OK, fans that embraces artists commonly want the artists to sound the same as when they lost their heart to them, alas all genres tend to get quickly fossilised. It's a natural fact that most active musicians - professional or amateur - are emulating the style and sounds of someone that were truly progressive before, present or past. Of course there is a big market for emulations, being it carefully copied LP Standard 59s, VST-emulations or that infamous digital mellotron

Personally I try still to embrace the "progressive" adjective, but it was really on PE that I came to realise that its just a word used to pinpoint some musical movements in the early 70s, when the guys referred to above were among those leading the way. It's ust a label, like Glam, Punk, New Romantic, Rockabilly... Then, of course the tools they used become archetypes. Cumbersomeness and crappy designs aside. Hey, even those weird sounding Yamaha CP-70/80s stage pianos of the 80s are considered "authentic"
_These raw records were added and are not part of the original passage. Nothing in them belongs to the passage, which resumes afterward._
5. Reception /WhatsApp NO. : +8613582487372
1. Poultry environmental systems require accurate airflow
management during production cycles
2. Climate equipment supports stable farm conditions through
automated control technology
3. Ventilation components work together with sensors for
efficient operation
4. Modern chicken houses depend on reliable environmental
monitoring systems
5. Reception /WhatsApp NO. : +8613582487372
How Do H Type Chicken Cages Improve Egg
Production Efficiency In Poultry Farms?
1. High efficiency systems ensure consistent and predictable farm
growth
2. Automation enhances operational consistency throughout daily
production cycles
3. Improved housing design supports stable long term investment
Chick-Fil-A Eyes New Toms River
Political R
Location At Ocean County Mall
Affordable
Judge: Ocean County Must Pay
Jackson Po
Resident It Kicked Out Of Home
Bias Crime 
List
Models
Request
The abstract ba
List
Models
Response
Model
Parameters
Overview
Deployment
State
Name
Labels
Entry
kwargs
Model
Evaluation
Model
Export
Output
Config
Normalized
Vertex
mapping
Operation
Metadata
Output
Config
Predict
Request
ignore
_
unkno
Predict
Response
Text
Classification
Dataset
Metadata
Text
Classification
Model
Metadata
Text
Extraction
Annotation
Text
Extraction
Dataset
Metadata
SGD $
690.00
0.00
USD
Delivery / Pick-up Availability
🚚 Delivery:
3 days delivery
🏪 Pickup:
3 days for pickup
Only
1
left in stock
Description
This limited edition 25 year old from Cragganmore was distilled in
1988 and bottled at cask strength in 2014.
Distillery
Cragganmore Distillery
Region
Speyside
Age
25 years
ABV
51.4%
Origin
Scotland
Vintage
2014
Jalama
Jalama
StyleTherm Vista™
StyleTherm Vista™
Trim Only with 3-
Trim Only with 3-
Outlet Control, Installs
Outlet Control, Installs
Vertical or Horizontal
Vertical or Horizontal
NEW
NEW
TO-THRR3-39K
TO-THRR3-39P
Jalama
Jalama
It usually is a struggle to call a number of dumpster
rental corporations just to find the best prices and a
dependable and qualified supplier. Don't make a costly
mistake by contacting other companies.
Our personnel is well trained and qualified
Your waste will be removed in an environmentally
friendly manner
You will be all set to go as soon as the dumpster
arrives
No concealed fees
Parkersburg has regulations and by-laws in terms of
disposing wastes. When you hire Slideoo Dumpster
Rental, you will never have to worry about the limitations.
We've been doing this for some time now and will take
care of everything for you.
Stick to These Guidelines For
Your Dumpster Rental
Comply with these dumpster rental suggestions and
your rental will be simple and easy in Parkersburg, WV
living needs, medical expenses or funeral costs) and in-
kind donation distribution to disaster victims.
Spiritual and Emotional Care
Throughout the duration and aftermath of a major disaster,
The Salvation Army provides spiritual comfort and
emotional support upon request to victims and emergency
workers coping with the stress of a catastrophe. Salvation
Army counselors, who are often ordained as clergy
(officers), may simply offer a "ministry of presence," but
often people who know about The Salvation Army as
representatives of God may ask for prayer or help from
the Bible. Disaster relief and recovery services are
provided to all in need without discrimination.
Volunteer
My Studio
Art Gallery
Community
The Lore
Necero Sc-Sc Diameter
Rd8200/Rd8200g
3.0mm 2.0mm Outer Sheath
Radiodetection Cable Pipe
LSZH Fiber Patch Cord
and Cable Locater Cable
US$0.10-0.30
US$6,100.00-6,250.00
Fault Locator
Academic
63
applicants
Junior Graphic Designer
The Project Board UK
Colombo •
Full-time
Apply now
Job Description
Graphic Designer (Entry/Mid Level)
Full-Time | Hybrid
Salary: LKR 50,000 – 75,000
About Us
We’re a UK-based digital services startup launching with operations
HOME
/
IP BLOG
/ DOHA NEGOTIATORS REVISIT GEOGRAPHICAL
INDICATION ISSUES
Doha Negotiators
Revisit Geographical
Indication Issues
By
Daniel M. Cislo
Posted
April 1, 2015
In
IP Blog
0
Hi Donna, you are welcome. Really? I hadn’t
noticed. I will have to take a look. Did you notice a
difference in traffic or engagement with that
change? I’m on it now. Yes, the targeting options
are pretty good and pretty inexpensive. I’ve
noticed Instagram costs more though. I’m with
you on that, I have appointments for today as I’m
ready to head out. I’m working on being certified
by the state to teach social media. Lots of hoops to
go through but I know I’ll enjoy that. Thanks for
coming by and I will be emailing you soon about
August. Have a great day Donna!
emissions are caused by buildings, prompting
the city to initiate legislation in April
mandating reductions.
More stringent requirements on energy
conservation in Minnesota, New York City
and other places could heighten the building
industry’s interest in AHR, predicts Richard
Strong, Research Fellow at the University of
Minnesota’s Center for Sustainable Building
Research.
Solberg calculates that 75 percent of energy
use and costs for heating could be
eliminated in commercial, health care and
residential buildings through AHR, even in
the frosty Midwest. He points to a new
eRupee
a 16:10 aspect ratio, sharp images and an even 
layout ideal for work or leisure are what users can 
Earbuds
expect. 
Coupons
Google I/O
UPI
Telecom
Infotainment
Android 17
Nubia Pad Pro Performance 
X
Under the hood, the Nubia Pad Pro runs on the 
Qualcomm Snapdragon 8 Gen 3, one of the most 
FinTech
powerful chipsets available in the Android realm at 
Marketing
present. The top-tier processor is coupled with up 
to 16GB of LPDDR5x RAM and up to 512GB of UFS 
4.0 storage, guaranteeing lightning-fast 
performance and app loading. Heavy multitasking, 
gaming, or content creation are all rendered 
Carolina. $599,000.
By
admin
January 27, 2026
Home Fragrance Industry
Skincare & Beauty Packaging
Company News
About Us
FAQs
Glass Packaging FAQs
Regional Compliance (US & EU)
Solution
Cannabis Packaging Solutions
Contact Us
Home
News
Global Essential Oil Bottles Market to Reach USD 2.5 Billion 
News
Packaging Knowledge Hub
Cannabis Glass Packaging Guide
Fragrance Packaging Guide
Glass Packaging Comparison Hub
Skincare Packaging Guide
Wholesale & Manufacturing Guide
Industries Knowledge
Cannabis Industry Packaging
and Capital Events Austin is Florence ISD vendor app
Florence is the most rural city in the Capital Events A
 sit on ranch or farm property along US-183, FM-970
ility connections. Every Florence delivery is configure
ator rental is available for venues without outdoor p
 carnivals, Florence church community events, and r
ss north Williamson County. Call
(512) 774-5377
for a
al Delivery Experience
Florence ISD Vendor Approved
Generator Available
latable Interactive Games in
A B3 excellent instrument, but have you tried add some Alchemy or K5000 sheen to it...?
If there is one advantage that old stuff, or their virtual emulations have on truly new forms of synthesis, it is that it's more easy to create new sounds. With newer forms of synthesis people often got stuck with factory-presets, because they often were a hell to program. I have a Waldorf Blofeld and I still have to create one sound on it. On the other hand, in Cubase I have a virtual analog synthesizer and within an hour I created a new sound.

I suppose the Yamaha CP-70/80 stage piano's are going the same way as the Wurlitzer and Fender Rhodes as sounds of their own, worthy of being emulated.